_Kutipan Terpilih_
════════════════
Fadli Zon Remehkan Pemerkosaan Massal? Aktivis Geram Ungkap Fakta Sejarah

Beritasob.com – , Jakarta – Pernyataan kontroversial Menteri Kebudayaan Fadli Zon yang merujuk peristiwa perkosaan massal dalam kerusuhan Mei 1998 sebagai sekadar rumor, telah memicu gelombang kritik tajam. Mantan Ketua Komnas Perempuan, Kumala Chandrakirana, yang akrab disapa Nana, tanpa ragu menyebut pernyataan tersebut sebagai manifestasi nyata dari culture of denial atau budaya penyangkalan yang mengakar kuat di kalangan birokrasi dan elite pemerintahan Indonesia.
════════════════
_Bahan yang Disediakan_
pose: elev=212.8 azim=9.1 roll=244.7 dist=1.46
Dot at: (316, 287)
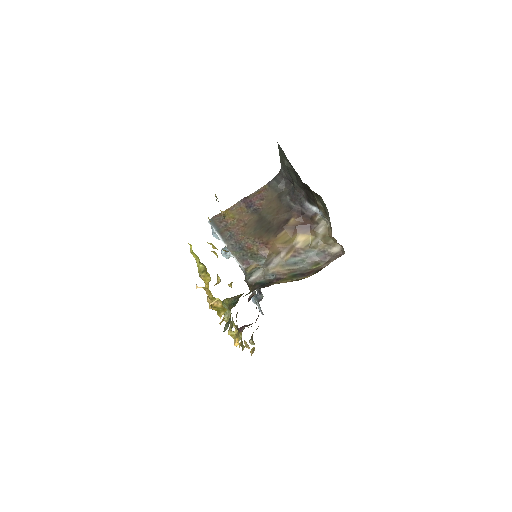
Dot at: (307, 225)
════════════════
_Selesaikan Tugas Berikut_
(1) Dalam kutipan berita tentang pernyataan Fadli Zon, siapa nama lengkap mantan Ketua Komnas Perempuan yang akrab disapa Nana?
(2) Berdasarkan kutipan tersebut, jelaskan pernyataan Fadli Zon yang memicu gelombang kritik tajam dan bagaimana Kumala Chandrakirana menyebut pernyataan itu.
Data di atas diambil dari sumber yang berbeda dengan kutipan.

_Jawaban Latihan_
(1) Kumala Chandrakirana.

(2) Kritik muncul karena Menteri Kebudayaan Fadli Zon merujuk peristiwa perkosaan massal dalam kerusuhan Mei 1998 sebagai sekadar rumor. Kumala Chandrakirana menyebut pernyataan tersebut sebagai manifestasi nyata dari culture of denial atau budaya penyangkalan. Menurutnya, budaya itu mengakar kuat di kalangan birokrasi dan elite pemerintahan Indonesia.